AIM OF THE TASK:
Whenever the word "Liberation" shows up in a line of the data, copy that line.

Start of STUDY MATERIAL

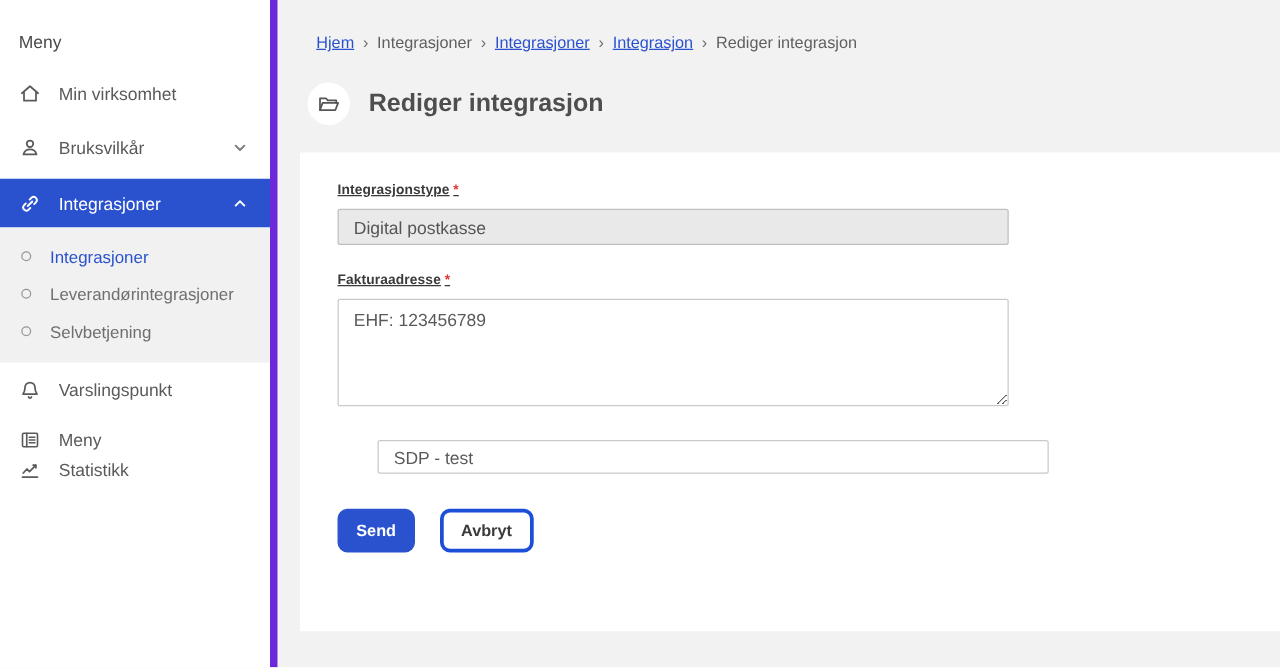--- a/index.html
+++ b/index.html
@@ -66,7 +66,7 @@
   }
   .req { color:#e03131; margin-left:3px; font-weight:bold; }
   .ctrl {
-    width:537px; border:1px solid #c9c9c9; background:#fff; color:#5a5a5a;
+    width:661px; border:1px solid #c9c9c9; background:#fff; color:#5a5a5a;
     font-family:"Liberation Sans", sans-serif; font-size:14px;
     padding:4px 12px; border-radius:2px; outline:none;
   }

End of STUDY MATERIAL
Start of STUDY MATERIAL

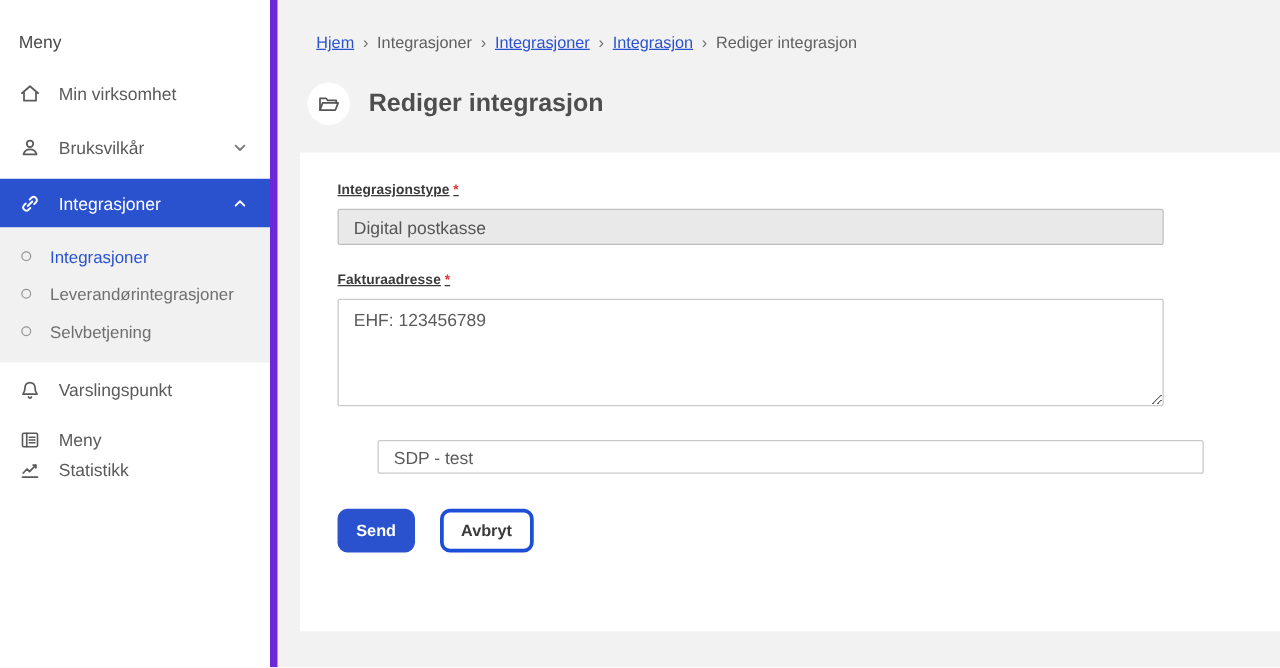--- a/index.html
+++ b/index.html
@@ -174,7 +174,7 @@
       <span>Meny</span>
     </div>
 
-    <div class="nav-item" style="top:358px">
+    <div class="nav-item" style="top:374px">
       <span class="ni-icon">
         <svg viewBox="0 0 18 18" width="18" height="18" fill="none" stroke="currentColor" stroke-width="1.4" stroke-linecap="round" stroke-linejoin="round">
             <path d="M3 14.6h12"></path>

End of STUDY MATERIAL
Start of STUDY MATERIAL

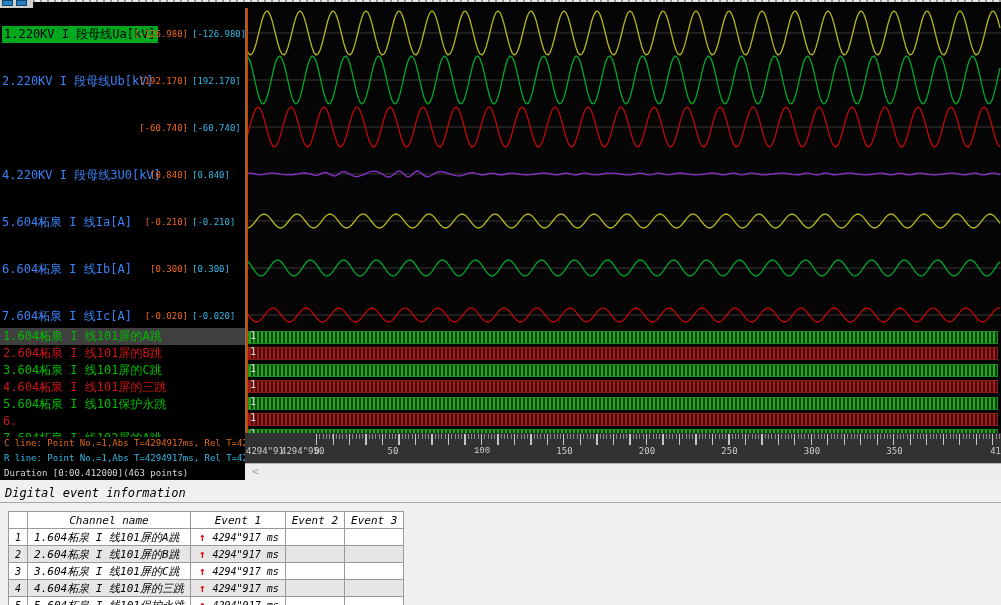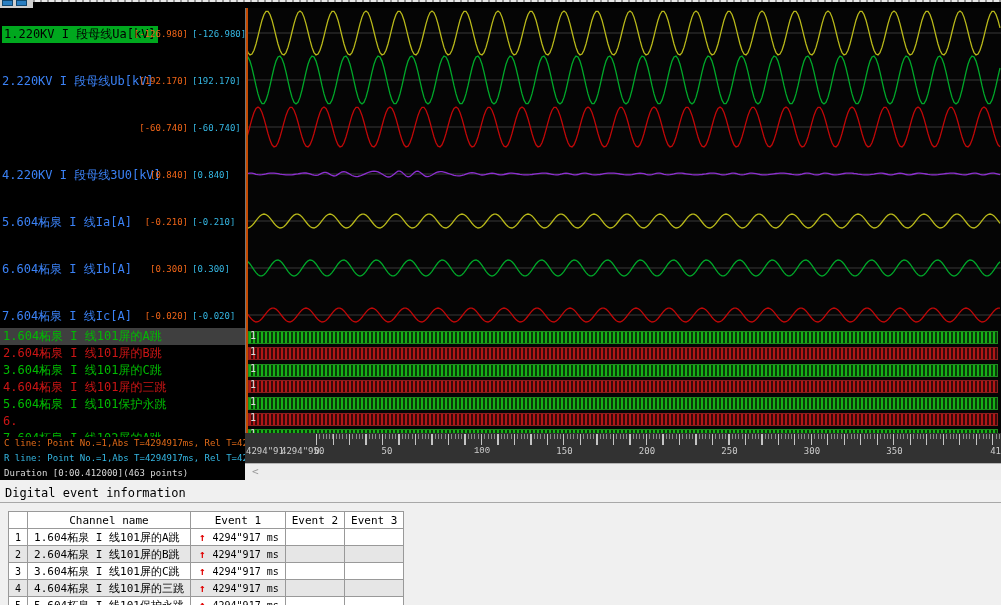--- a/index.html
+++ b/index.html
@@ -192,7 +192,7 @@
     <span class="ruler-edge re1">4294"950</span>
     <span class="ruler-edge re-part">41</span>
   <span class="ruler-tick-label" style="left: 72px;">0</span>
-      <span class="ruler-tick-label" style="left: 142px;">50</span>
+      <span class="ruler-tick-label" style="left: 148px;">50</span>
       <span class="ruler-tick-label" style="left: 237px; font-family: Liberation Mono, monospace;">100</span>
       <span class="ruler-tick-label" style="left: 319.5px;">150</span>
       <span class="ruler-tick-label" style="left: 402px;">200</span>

End of STUDY MATERIAL

COMPLETED TASK:
     font-family:"Liberation Sans", sans-serif; font-size:14px;
       <span class="ruler-tick-label" style="left: 237px; font-family: Liberation Mono, monospace;">100</span>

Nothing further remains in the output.